I don’t use the template myself, but having read the manual, this is my best guess of how it’s supposed to work.
First things first: it’s designed to be used when Scrivener is in Split Editor mode, with the transcript document in one editor and a media file (video or sound clip) in the other. The transcript is set up to automatically add the time stamp from the media at the relevant point.
Each of the things you’re likely to want to do in the transcript have an ‘element’ attached — they’re actually just special formats applied (e.g… bold, centred, hanging indents). To stop you having to explicitly choose an element each time, you can use Enter or Tab to automatically apply a specific format (the most common one) to the next element. In normal Scriptwriting, this could take the following form: you start off in Scene Heading. The most common next format is Action, so Scrivener allows you choose Action by pressing Enter. After the Action you either want to add another Action paragraph, or Character, and Scrivener allows you to choose Character with a simple Enter. After the character name, Enter will move to Dialogue. Pressing Tab will give you the second most common option – eg Parenthetical instead of Dialogue. In other words, Tab and Enter help you to move quickly through a script choosing the next element you want. But they can also add information automatically — such as Scene Numbers—when you press Tab.

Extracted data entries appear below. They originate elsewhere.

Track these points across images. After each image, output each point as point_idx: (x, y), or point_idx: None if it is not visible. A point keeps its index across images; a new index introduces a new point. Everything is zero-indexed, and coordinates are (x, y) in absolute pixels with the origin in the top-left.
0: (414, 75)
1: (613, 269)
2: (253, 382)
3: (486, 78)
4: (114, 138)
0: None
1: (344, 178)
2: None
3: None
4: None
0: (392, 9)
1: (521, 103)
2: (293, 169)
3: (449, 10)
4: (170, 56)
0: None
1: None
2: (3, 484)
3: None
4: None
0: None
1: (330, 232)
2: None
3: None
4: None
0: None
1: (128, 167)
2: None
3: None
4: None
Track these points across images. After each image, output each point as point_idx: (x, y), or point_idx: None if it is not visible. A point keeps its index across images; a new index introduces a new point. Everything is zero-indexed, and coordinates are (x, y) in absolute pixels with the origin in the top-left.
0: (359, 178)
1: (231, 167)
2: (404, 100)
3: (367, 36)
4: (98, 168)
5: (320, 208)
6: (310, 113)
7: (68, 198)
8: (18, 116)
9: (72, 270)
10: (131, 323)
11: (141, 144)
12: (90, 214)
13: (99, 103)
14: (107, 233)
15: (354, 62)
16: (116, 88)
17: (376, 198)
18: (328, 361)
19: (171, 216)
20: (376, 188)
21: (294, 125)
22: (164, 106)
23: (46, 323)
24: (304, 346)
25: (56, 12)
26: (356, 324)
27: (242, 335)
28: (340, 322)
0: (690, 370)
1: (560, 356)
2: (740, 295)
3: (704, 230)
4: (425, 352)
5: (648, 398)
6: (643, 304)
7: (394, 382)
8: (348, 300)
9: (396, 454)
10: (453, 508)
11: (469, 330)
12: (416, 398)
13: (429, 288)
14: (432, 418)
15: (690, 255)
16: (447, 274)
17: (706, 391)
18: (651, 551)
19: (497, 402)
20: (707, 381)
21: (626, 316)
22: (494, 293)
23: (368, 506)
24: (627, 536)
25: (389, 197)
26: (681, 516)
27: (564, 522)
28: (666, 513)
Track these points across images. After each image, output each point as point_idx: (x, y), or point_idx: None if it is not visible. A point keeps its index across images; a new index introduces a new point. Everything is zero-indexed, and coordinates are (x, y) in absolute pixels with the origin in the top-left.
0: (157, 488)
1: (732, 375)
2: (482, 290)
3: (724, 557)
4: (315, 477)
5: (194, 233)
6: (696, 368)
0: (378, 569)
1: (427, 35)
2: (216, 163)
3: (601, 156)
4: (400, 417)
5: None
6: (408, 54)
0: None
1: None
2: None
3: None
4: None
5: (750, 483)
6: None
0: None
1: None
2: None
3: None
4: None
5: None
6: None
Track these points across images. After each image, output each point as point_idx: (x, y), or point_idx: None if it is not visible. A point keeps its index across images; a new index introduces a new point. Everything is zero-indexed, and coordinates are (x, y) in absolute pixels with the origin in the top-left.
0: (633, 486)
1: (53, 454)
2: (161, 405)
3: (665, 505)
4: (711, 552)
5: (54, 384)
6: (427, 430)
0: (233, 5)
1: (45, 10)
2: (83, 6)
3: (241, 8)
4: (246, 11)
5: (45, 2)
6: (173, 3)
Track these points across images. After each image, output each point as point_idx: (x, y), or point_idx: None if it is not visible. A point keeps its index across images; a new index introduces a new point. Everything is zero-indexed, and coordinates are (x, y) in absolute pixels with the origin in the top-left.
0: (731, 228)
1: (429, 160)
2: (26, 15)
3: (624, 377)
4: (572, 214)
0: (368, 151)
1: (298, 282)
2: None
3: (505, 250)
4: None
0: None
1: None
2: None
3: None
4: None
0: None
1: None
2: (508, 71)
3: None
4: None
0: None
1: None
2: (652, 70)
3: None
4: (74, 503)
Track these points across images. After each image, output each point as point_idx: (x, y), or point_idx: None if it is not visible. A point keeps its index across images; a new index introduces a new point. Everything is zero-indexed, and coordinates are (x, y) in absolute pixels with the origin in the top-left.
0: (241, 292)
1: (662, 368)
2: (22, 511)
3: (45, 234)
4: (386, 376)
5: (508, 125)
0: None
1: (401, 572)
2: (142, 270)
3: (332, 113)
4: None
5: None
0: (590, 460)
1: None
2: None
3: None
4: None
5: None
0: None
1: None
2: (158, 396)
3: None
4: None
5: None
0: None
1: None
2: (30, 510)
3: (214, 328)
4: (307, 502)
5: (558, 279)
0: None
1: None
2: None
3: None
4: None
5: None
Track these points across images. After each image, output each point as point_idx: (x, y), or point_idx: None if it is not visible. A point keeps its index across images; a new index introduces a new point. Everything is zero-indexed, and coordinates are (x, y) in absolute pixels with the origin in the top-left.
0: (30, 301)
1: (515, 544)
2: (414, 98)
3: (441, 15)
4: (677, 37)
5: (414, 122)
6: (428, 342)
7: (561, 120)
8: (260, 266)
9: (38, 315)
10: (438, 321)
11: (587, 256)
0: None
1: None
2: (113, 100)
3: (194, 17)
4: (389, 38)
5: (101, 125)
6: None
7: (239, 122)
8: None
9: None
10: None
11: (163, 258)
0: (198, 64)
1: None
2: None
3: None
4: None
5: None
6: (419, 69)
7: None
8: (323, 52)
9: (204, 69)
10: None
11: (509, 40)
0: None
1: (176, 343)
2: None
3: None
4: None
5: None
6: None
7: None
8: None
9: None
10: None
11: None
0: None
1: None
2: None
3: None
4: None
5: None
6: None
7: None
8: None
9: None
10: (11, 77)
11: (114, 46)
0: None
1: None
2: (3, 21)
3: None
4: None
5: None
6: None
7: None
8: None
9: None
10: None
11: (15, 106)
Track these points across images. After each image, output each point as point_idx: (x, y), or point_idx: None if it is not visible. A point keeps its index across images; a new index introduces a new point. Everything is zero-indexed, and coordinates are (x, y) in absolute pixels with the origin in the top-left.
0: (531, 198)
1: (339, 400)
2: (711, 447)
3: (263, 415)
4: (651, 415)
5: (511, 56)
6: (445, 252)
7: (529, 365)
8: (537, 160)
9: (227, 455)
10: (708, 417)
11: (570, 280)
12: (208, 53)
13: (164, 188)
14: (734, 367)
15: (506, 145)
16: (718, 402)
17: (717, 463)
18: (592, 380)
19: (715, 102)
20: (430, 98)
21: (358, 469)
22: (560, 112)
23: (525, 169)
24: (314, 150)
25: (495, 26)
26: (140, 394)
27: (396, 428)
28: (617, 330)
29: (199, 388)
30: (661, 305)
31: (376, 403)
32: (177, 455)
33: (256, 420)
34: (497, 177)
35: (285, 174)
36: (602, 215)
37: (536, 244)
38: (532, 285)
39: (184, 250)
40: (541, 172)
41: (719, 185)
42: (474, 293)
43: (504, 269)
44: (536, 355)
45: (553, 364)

In the Transcript format, it looks like the Speaker, Time and Text format works this way, once you have selected that element for a line:
You type in the Speaker name and press tab. It will automatically add the current time stamp from the media clip in the other editor, and adds a space. You then add the text by simply typing it—it will be formatted with a large left indent and hanging tab.
When you’ve finished with that entry, you press Enter. The element will still be Speaker / Time / Text and you can just add another Speaker Time Stamp, Text as before.
Or you can press Tab, which changes the current element to Time / Text (no Speaker), presumably to record the speech of the same speaker. Press Tab a second time and the current media timestamp will be added. If you don’t want either of those, Press enter to select a new element.
I think that’s what’s going on, anyway. Hope this helps you figure it out…